The zeta potential is the effective potential of the particle at the slipping plane. The surface zeta potential is the extrapolated zeta potential of a flat surface as obtained from the measurement of probe particles as a function of distance from a charged surface.

Details of the measurement technique are described in this application note on surface zeta and with an example application for silica material. Watch the training video for the surface zeta method on the Malvern youtube channel.

Q: ­How can we measure z-potential of a solid powder, it cannot be dissolved in any liquid, it should be measured in solid state?­

Zeta potential is a system parameter, that describes the electrostatic potential at the slipping plane of diffusing particles in an aqueous medium. Zeta potential cannot be measured in air or in solid form. If the powder can be dispersed in a liquid for example water, then the zeta potential of the dispersed particles in that liquid can be measured as long as the particle size is smaller than 100 micron and sedimentation is slow enough to allow completion of phase plot data of suitable quality.

See also this technical note on maximum size 100 microns for zeta potential.

Q: ­Why is the region of colloidal instability at +/- 30 mV?  Is 30 mV close to the thermal energy at room temperature?­

That is an excellent point. The rule of thumb of 30mV came from experimental experience. At that voltage, the electrostatic repulsion between particles is typically stronger than the random thermal Brownian motion, and prevents particles from accidentally “running into each other“.

Q: ­How to stabilize zeta potential readings in disposable cells for a suspension where the zeta results are moving around? And also can you provide a general idea as to what concentration should be used for zeta potential measurement in a disposable cell?­

Some advice is given in the “Expert Advice” tab during live measurements, as well as when highlighting related repeated runs. If there is more or less a consistent trend in one direction, then this may be a temperature effect. The sample may need more time to equilibrate before starting the measurement, or it may be prudent to include a wait time in between repeated runs if Joule heating is causing the drift.

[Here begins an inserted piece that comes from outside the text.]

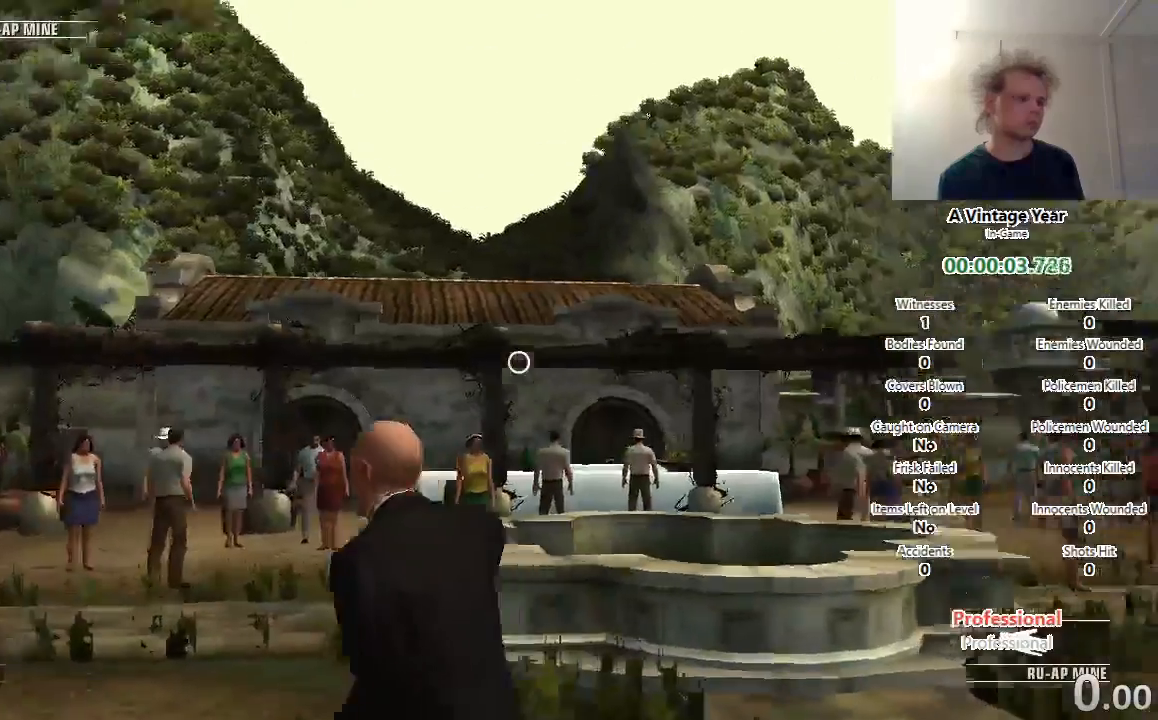
{"keys": ["g"], "events": []}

The count rate for the zeta measurement should be sufficient to obtain a good phase plot. The zeta quality report should flag this if the counts are too low. This could be overcome by increasing the concentration of the sample. (An exception to this recommendation are absorbing samples, here reducing the concentration may improve since light has to pass through the cuvette to get to the detector on the other side of the cuvette). The Zetasizer should be able to handle a wide range of sample concentrations as long as enough unscattered light is transmitted. As a vague rule: if one can read a newspaper through the sample, then it should be OK for measurements (incidentally this also applies to traditional 90-degree scattering optics for size measurements).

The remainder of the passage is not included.